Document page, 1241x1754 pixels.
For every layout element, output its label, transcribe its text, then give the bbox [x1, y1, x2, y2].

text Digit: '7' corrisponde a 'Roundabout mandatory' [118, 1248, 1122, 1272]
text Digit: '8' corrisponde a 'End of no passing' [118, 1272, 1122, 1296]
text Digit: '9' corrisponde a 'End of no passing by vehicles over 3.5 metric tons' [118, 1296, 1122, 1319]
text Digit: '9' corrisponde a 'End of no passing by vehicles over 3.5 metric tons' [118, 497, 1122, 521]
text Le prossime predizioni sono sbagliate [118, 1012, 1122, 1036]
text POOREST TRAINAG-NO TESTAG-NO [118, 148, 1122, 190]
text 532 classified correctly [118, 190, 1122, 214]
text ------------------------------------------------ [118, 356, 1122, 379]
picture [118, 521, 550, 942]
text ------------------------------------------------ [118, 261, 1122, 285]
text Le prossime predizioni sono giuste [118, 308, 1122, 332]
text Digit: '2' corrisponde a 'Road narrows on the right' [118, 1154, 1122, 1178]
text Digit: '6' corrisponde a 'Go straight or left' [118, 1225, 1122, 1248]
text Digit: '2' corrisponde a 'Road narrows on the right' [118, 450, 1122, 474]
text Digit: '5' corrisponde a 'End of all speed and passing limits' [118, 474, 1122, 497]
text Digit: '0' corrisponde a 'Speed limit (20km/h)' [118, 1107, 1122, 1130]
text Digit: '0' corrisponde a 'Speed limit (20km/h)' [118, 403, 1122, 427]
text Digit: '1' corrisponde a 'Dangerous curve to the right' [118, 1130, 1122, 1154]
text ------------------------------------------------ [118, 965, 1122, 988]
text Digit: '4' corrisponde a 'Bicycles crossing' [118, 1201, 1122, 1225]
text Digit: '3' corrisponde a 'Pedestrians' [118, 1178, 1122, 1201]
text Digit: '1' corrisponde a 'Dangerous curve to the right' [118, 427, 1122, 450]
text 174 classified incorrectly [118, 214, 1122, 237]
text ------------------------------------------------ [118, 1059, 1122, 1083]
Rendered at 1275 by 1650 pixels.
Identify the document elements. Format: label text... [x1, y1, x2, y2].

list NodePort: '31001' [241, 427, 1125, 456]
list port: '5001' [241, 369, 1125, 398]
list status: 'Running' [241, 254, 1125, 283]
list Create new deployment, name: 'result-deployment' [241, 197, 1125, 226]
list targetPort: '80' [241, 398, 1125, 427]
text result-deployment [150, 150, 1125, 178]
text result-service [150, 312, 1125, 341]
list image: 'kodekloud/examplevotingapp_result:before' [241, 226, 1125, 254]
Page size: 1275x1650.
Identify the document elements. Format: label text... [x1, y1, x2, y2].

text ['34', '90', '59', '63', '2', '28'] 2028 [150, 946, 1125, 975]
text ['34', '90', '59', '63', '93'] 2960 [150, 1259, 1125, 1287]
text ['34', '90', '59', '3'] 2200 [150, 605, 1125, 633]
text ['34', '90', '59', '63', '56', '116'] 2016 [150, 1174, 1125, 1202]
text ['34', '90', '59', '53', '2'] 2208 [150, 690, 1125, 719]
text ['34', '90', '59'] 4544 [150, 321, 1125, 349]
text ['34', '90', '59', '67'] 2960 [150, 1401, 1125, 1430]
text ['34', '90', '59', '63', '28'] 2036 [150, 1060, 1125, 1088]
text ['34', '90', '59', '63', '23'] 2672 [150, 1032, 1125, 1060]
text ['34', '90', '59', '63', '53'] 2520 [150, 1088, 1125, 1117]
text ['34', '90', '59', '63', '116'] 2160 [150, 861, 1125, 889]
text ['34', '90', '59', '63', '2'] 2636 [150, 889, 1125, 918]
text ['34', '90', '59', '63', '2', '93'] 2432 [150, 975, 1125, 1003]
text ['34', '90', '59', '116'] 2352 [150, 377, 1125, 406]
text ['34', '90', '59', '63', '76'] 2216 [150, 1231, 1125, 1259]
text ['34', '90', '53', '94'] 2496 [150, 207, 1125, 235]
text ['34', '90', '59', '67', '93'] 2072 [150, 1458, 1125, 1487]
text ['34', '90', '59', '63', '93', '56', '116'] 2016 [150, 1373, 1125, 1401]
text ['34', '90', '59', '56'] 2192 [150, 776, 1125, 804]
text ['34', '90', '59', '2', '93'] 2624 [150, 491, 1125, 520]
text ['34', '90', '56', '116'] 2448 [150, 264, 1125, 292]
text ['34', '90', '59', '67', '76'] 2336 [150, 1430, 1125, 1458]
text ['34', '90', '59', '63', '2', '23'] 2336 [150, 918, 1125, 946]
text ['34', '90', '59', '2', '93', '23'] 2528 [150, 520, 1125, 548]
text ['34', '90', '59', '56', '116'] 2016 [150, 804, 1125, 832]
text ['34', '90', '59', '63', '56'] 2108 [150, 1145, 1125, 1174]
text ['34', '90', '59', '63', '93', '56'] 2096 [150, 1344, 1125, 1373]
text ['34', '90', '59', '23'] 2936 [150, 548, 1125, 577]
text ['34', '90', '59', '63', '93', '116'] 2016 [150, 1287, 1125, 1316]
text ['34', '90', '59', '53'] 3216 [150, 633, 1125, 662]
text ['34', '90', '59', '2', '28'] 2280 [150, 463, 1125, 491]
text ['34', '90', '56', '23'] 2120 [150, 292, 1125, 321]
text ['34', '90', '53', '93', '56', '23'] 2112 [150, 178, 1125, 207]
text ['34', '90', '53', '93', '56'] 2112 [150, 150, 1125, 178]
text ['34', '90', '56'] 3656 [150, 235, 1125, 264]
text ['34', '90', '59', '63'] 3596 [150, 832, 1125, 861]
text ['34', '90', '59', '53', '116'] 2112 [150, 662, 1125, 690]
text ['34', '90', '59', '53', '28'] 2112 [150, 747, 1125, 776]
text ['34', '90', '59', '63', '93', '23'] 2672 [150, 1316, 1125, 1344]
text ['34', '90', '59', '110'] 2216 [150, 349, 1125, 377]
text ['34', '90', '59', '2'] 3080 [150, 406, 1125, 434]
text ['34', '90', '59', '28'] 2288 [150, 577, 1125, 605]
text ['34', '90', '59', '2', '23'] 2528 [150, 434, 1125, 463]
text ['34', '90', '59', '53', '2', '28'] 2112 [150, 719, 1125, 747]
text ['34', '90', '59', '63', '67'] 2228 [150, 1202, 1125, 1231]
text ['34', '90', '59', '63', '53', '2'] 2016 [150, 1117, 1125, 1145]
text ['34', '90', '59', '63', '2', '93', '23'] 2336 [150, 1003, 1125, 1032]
-*-*-
* [Written task]: Every line of the listing should be reproduced exactly.

* [Answer box]:
Document page, 1241x1754 pixels.
For every layout element, output its label, transcribe its text, then give the bbox [x1, y1, x2, y2].

text Digit: '7' corrisponde a 'Roundabout mandatory' [118, 1248, 1122, 1272]
text Digit: '8' corrisponde a 'End of no passing' [118, 1272, 1122, 1296]
text Digit: '9' corrisponde a 'End of no passing by vehicles over 3.5 metric tons' [118, 1296, 1122, 1319]
text Digit: '9' corrisponde a 'End of no passing by vehicles over 3.5 metric tons' [118, 497, 1122, 521]
text Le prossime predizioni sono sbagliate [118, 1012, 1122, 1036]
text POOREST TRAINAG-NO TESTAG-NO [118, 148, 1122, 190]
text 532 classified correctly [118, 190, 1122, 214]
text ------------------------------------------------ [118, 356, 1122, 379]
picture [118, 521, 550, 942]
text ------------------------------------------------ [118, 261, 1122, 285]
text Le prossime predizioni sono giuste [118, 308, 1122, 332]
text Digit: '2' corrisponde a 'Road narrows on the right' [118, 1154, 1122, 1178]
text Digit: '6' corrisponde a 'Go straight or left' [118, 1225, 1122, 1248]
text Digit: '2' corrisponde a 'Road narrows on the right' [118, 450, 1122, 474]
text Digit: '5' corrisponde a 'End of all speed and passing limits' [118, 474, 1122, 497]
text Digit: '0' corrisponde a 'Speed limit (20km/h)' [118, 1107, 1122, 1130]
text Digit: '0' corrisponde a 'Speed limit (20km/h)' [118, 403, 1122, 427]
text Digit: '1' corrisponde a 'Dangerous curve to the right' [118, 1130, 1122, 1154]
text ------------------------------------------------ [118, 965, 1122, 988]
text Digit: '4' corrisponde a 'Bicycles crossing' [118, 1201, 1122, 1225]
text Digit: '3' corrisponde a 'Pedestrians' [118, 1178, 1122, 1201]
text Digit: '1' corrisponde a 'Dangerous curve to the right' [118, 427, 1122, 450]
text 174 classified incorrectly [118, 214, 1122, 237]
text ------------------------------------------------ [118, 1059, 1122, 1083]
Rendered at 1275 by 1650 pixels.
Identify the document elements. Format: label text... [x1, y1, x2, y2].

list NodePort: '31001' [241, 427, 1125, 456]
list port: '5001' [241, 369, 1125, 398]
list status: 'Running' [241, 254, 1125, 283]
list Create new deployment, name: 'result-deployment' [241, 197, 1125, 226]
list targetPort: '80' [241, 398, 1125, 427]
text result-deployment [150, 150, 1125, 178]
text result-service [150, 312, 1125, 341]
list image: 'kodekloud/examplevotingapp_result:before' [241, 226, 1125, 254]
Page size: 1275x1650.
Identify the document elements. Format: label text... [x1, y1, x2, y2].

text ['34', '90', '59', '63', '2', '28'] 2028 [150, 946, 1125, 975]
text ['34', '90', '59', '63', '93'] 2960 [150, 1259, 1125, 1287]
text ['34', '90', '59', '3'] 2200 [150, 605, 1125, 633]
text ['34', '90', '59', '63', '56', '116'] 2016 [150, 1174, 1125, 1202]
text ['34', '90', '59', '53', '2'] 2208 [150, 690, 1125, 719]
text ['34', '90', '59'] 4544 [150, 321, 1125, 349]
text ['34', '90', '59', '67'] 2960 [150, 1401, 1125, 1430]
text ['34', '90', '59', '63', '28'] 2036 [150, 1060, 1125, 1088]
text ['34', '90', '59', '63', '23'] 2672 [150, 1032, 1125, 1060]
text ['34', '90', '59', '63', '53'] 2520 [150, 1088, 1125, 1117]
text ['34', '90', '59', '63', '116'] 2160 [150, 861, 1125, 889]
text ['34', '90', '59', '63', '2'] 2636 [150, 889, 1125, 918]
text ['34', '90', '59', '63', '2', '93'] 2432 [150, 975, 1125, 1003]
text ['34', '90', '59', '116'] 2352 [150, 377, 1125, 406]
text ['34', '90', '59', '63', '76'] 2216 [150, 1231, 1125, 1259]
text ['34', '90', '53', '94'] 2496 [150, 207, 1125, 235]
text ['34', '90', '59', '67', '93'] 2072 [150, 1458, 1125, 1487]
text ['34', '90', '59', '63', '93', '56', '116'] 2016 [150, 1373, 1125, 1401]
text ['34', '90', '59', '56'] 2192 [150, 776, 1125, 804]
text ['34', '90', '59', '2', '93'] 2624 [150, 491, 1125, 520]
text ['34', '90', '56', '116'] 2448 [150, 264, 1125, 292]
text ['34', '90', '59', '67', '76'] 2336 [150, 1430, 1125, 1458]
text ['34', '90', '59', '63', '2', '23'] 2336 [150, 918, 1125, 946]
text ['34', '90', '59', '2', '93', '23'] 2528 [150, 520, 1125, 548]
text ['34', '90', '59', '56', '116'] 2016 [150, 804, 1125, 832]
text ['34', '90', '59', '63', '56'] 2108 [150, 1145, 1125, 1174]
text ['34', '90', '59', '63', '93', '56'] 2096 [150, 1344, 1125, 1373]
text ['34', '90', '59', '23'] 2936 [150, 548, 1125, 577]
text ['34', '90', '59', '63', '93', '116'] 2016 [150, 1287, 1125, 1316]
text ['34', '90', '59', '53'] 3216 [150, 633, 1125, 662]
text ['34', '90', '59', '2', '28'] 2280 [150, 463, 1125, 491]
text ['34', '90', '56', '23'] 2120 [150, 292, 1125, 321]
text ['34', '90', '53', '93', '56', '23'] 2112 [150, 178, 1125, 207]
text ['34', '90', '53', '93', '56'] 2112 [150, 150, 1125, 178]
text ['34', '90', '56'] 3656 [150, 235, 1125, 264]
text ['34', '90', '59', '63'] 3596 [150, 832, 1125, 861]
text ['34', '90', '59', '53', '116'] 2112 [150, 662, 1125, 690]
text ['34', '90', '59', '53', '28'] 2112 [150, 747, 1125, 776]
text ['34', '90', '59', '63', '93', '23'] 2672 [150, 1316, 1125, 1344]
text ['34', '90', '59', '110'] 2216 [150, 349, 1125, 377]
text ['34', '90', '59', '2'] 3080 [150, 406, 1125, 434]
text ['34', '90', '59', '28'] 2288 [150, 577, 1125, 605]
text ['34', '90', '59', '2', '23'] 2528 [150, 434, 1125, 463]
text ['34', '90', '59', '53', '2', '28'] 2112 [150, 719, 1125, 747]
text ['34', '90', '59', '63', '67'] 2228 [150, 1202, 1125, 1231]
text ['34', '90', '59', '63', '53', '2'] 2016 [150, 1117, 1125, 1145]
text ['34', '90', '59', '63', '2', '93', '23'] 2336 [150, 1003, 1125, 1032]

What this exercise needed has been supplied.